The Intersection of Financial Institutions and Technology Leaders

Practical Tips on Artificial Intelligence Risk Management

By Meredith Piotti

The world is abuzz with artificial intelligence (AI) and advanced AI chatbots. Unfortunately, regulation rarely keeps up with the breakneck pace of change in the technology world. This leaves many financial institutions wondering how to take advantage of the seemingly endless possibilities of AI without ending up in regulatory hot water.

Even if your financial institution is not ready to dive headfirst into this enticing world, your employees may be curious about what the hype is all about and exploring it on their own. In addition, some of your third parties may be exploring these possibilities as well. Here are three things every financial institution should be doing today to address the future impact of AI:

1. Updating the financial institution’s acceptable use policy to address AI.
Given the rising popularity and curiosity associated with AI, it is critical to provide employees with guidance about your financial institution’s stance on the use of AI. Some areas your financial institution should address in your Acceptable Use Policy and IT program include:

• Restricting the use of customer data within AI programs without the prior knowledge and approval of Information Security Department.

• If public AI sites such as Chat GPT are accessible by employees, defining what activity is permissible on these sites. Some examples may include drafting communications or policies, brainstorming ideas, or analyzing publicly available information.

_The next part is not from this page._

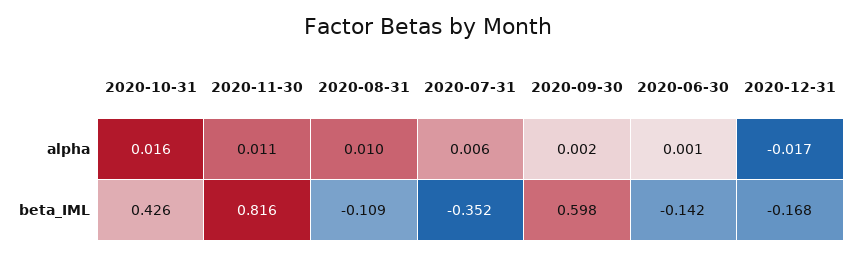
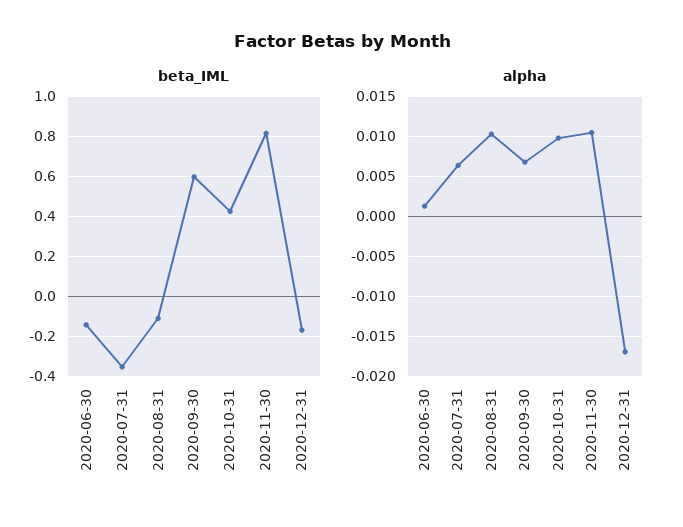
alpha, 2020-10-31: 0.016 -> 0.01
alpha, 2020-09-30: 0.002 -> 0.007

• Requiring that all AI outputs are reviewed to verify that the information is accurate and correct.

2. Understanding how AI intersects with current regulation.
Although financial regulatory agencies have yet to publish any regulation related to AI, the United States government has been pushing for guidance. The first installment of it came from the National Institute of Standards and Technology (NIST) in the form of an Artificial Intelligence Risk Management Framework, published in January 2023.  In less than 35 pages, it offers a resource to help manage AI risks for organizations designing, developing, deploying, or using AI systems. The framework provides the readers with a method for evaluating and assessing risks associated with AI through common risk management principles that include: govern, map, measure and manage. In addition, the appendix provides a useful summary of how AI risks differ from those of traditional IT systems.

Another resource that mentions AI is the Office of the Comptroller of the Currency’s Model Risk Management Handbook. On Page 4 of the handbook, it describes how users should evaluate systems using AI/machine learning and that these systems may be considered a model. It goes on to state that “even if your financial institution determines that a system using AI is not a model, risk management should be commensurate with the level of risk of the function that the AI supports.”

3. Gaining an understanding of how third parties use and manage AI risks.
Given the dramatic potential for change presented by AI, many technology providers are carefully deliberating how to incorporate and utilize AI within their pre-existing systems or to launch new products. It is important that bank boards and management teams gain an understanding of what third parties are doing and how they are developing appropriate risk management programs.

Long standing financial institution model providers, in areas such as the Bank Secrecy Act or asset and liability management, have a deep understanding of model risk management guidance requirements and often provide certification reports that provide your financial institution with comfort over their model’s inner workings. However, the majority of technology vendors incorporating AI into their products may not be as versed in financial institution regulation and may not hold the view that their products are models — leaving them with nothing to show you. This is why it is critical to talk to third parties early and understand their future plans, to start the discussion about risk management and assurance early.

Like so many other things going on in this rapidly changing world, AI presents new and unique risks — but there is no reason that financial institutions can not setup effective risk management programs to properly identify and monitor these emerging risks. The key is keeping an eye on the horizon and taking the proper incremental steps to continue evolving and maturing your financial institution’s risk management program.

Meredith (Merry) Piotti is a Principal in Wolf’s Advisory Group and serves on the Firm’s Internal Audit Team, where she provides internal audit, consulting, and risk management services to clients. She also oversees the Firm’s data analytics team—combining operational and technological knowledge to perform model validation reviews, conversion testing, and incorporate analytics into audits.